Written exercise: Can you arrange the data below as a Markdown table with the columns "Row" and "Line", leaving out blank lines and covering only the stretch from the line containing "pose: elev=61.4 azim=125.3" through the line containing "Dot at: (157, 296)", with both of those lines included?

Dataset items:
Start
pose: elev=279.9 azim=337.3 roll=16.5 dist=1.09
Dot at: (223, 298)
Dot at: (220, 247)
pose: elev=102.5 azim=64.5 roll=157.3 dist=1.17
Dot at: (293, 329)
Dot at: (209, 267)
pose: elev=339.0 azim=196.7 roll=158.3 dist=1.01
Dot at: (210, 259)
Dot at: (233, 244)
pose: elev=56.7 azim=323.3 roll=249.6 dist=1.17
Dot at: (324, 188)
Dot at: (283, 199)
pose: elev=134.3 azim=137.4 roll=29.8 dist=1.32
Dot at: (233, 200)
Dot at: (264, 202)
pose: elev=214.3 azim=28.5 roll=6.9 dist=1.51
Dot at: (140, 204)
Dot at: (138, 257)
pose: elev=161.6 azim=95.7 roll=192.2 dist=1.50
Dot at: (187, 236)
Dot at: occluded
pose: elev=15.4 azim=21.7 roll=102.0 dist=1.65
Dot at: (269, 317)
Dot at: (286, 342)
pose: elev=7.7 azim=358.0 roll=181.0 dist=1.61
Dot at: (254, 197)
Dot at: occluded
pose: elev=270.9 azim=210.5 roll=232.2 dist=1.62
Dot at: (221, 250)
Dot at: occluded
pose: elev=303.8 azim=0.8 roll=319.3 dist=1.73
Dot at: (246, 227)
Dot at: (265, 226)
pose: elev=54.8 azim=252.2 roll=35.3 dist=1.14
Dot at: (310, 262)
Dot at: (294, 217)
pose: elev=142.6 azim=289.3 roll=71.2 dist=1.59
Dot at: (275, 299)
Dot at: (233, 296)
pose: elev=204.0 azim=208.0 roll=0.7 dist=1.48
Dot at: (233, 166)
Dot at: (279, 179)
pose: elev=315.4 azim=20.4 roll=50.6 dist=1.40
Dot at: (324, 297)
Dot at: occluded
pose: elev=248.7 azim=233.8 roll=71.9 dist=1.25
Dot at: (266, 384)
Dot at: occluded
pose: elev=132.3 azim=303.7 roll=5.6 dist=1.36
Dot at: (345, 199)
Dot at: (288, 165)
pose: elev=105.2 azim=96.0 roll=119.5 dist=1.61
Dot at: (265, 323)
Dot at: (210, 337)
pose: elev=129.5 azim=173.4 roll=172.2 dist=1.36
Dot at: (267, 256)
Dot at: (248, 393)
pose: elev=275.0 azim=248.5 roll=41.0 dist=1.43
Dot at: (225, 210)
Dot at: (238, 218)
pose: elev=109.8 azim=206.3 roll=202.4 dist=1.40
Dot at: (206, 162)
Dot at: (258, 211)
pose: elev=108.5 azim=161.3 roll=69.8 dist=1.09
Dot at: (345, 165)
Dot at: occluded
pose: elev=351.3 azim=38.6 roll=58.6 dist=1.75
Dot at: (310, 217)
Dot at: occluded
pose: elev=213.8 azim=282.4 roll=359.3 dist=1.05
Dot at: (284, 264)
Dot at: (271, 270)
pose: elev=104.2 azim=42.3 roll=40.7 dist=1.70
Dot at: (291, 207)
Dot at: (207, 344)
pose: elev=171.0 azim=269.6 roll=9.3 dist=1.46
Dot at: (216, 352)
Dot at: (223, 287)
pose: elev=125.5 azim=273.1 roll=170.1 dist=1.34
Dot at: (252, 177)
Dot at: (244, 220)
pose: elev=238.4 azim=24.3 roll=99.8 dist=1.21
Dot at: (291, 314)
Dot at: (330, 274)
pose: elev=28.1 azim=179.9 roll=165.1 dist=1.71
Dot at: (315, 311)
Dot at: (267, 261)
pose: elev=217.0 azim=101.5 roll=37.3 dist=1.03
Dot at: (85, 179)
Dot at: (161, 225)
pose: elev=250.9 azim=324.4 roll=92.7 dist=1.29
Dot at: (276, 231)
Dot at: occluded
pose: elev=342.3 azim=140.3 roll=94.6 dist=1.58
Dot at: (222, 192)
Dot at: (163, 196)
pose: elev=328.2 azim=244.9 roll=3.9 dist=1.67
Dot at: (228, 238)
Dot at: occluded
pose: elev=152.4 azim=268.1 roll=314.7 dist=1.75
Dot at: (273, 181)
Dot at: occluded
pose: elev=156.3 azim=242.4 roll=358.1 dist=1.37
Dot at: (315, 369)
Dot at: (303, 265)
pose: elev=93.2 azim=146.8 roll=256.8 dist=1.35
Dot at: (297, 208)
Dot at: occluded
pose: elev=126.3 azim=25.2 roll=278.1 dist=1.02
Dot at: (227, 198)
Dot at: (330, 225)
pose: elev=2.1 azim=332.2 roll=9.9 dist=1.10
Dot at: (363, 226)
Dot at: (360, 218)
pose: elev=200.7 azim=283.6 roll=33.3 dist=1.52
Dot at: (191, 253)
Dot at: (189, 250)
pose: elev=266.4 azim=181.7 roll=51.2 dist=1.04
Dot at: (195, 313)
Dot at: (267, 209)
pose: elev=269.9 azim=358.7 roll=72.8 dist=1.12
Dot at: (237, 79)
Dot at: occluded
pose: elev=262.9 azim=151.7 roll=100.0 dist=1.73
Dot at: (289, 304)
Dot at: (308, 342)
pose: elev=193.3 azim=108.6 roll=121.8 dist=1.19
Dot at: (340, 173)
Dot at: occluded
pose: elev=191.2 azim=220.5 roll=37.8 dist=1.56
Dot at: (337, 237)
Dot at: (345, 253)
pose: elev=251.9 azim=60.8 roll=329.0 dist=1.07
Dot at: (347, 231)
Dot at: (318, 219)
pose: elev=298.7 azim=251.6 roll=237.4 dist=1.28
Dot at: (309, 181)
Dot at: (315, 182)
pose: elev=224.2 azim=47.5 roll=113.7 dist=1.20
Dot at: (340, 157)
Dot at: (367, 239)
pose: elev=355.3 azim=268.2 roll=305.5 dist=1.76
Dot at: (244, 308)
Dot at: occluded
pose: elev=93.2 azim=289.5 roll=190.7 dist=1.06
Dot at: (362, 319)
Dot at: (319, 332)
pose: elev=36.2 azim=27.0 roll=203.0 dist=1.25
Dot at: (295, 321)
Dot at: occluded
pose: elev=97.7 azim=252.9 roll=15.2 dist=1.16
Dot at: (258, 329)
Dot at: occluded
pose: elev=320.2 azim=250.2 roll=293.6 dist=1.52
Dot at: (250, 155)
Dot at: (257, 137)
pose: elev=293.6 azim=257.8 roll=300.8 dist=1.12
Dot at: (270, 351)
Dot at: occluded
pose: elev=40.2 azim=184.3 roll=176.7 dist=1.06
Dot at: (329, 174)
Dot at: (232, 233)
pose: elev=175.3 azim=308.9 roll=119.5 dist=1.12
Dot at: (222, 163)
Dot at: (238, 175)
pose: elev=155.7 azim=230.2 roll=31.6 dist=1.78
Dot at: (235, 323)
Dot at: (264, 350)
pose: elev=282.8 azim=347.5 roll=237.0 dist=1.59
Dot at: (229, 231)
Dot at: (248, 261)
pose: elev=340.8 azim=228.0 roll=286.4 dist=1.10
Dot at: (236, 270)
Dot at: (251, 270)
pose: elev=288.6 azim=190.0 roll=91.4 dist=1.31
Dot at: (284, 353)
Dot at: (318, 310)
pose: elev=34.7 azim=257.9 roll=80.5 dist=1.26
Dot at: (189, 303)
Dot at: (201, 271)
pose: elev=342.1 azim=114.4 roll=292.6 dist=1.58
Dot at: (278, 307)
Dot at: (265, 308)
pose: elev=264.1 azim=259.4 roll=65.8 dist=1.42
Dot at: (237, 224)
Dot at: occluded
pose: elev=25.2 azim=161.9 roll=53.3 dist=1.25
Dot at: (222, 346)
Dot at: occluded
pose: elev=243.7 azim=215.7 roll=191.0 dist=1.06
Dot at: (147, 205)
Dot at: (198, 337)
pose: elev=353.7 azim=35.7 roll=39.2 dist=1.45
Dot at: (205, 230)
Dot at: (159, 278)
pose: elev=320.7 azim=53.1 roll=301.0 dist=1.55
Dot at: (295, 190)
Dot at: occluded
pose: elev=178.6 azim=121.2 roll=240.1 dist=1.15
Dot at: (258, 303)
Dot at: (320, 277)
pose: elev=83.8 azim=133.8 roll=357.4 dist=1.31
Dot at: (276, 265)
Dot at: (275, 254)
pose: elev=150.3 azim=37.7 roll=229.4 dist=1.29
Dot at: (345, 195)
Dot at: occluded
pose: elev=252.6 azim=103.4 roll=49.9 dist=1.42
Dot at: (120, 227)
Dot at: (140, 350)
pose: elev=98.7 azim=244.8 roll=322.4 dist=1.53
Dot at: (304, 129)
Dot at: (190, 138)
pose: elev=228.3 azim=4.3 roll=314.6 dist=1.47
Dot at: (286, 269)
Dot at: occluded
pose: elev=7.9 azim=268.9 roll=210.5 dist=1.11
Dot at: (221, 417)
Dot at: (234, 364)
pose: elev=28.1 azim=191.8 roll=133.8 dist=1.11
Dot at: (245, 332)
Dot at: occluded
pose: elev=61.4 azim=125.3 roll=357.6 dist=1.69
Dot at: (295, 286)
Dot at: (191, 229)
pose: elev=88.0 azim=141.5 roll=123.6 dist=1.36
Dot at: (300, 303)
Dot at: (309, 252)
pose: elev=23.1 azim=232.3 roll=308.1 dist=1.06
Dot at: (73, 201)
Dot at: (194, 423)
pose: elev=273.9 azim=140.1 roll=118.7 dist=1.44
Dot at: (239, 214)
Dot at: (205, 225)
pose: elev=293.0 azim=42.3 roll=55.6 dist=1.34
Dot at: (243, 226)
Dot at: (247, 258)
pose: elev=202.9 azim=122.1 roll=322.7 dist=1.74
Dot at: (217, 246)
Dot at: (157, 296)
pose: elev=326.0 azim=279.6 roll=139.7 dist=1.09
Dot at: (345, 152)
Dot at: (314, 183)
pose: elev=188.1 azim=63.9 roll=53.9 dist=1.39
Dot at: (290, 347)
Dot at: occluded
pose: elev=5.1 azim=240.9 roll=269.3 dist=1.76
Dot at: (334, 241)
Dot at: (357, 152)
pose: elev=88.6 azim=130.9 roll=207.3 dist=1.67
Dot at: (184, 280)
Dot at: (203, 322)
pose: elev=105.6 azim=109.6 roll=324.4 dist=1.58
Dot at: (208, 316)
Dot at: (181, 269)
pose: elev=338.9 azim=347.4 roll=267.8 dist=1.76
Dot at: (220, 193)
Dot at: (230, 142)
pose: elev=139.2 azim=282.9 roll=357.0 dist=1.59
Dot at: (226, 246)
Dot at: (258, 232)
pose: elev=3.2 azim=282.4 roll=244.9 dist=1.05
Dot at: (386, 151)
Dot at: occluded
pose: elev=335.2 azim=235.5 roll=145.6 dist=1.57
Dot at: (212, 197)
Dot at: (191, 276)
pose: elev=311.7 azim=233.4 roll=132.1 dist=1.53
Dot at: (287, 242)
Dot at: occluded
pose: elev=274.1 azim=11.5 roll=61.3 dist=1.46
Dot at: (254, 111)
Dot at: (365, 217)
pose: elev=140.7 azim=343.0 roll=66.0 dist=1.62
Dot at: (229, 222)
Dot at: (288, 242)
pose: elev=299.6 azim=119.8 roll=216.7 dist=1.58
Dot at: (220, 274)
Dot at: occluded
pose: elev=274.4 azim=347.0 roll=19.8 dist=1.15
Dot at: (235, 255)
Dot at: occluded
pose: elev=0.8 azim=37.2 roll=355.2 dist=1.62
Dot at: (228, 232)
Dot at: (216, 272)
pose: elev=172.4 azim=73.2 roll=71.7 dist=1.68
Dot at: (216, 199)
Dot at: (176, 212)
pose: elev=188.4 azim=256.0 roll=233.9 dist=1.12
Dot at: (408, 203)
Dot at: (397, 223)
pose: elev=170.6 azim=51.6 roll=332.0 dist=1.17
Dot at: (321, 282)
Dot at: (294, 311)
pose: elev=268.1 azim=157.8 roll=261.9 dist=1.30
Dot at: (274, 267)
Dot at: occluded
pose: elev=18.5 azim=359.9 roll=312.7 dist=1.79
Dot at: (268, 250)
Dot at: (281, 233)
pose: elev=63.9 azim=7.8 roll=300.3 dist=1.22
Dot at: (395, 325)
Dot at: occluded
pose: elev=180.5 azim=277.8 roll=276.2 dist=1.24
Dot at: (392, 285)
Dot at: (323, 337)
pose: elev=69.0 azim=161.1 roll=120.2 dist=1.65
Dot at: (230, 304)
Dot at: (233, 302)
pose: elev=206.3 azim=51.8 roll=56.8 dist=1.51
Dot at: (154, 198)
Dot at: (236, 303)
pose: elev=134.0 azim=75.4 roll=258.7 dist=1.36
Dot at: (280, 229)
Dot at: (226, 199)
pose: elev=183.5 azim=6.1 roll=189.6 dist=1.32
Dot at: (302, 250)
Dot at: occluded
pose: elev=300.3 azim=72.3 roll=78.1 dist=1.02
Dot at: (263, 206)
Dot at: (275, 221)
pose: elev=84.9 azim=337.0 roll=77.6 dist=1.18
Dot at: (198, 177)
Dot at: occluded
End
Correct output:
| Row | Line |
|---|---|
| 1 | pose: elev=61.4 azim=125.3 roll=357.6 dist=1.69 |
| 2 | Dot at: (295, 286) |
| 3 | Dot at: (191, 229) |
| 4 | pose: elev=88.0 azim=141.5 roll=123.6 dist=1.36 |
| 5 | Dot at: (300, 303) |
| 6 | Dot at: (309, 252) |
| 7 | pose: elev=23.1 azim=232.3 roll=308.1 dist=1.06 |
| 8 | Dot at: (73, 201) |
| 9 | Dot at: (194, 423) |
| 10 | pose: elev=273.9 azim=140.1 roll=118.7 dist=1.44 |
| 11 | Dot at: (239, 214) |
| 12 | Dot at: (205, 225) |
| 13 | pose: elev=293.0 azim=42.3 roll=55.6 dist=1.34 |
| 14 | Dot at: (243, 226) |
| 15 | Dot at: (247, 258) |
| 16 | pose: elev=202.9 azim=122.1 roll=322.7 dist=1.74 |
| 17 | Dot at: (217, 246) |
| 18 | Dot at: (157, 296) |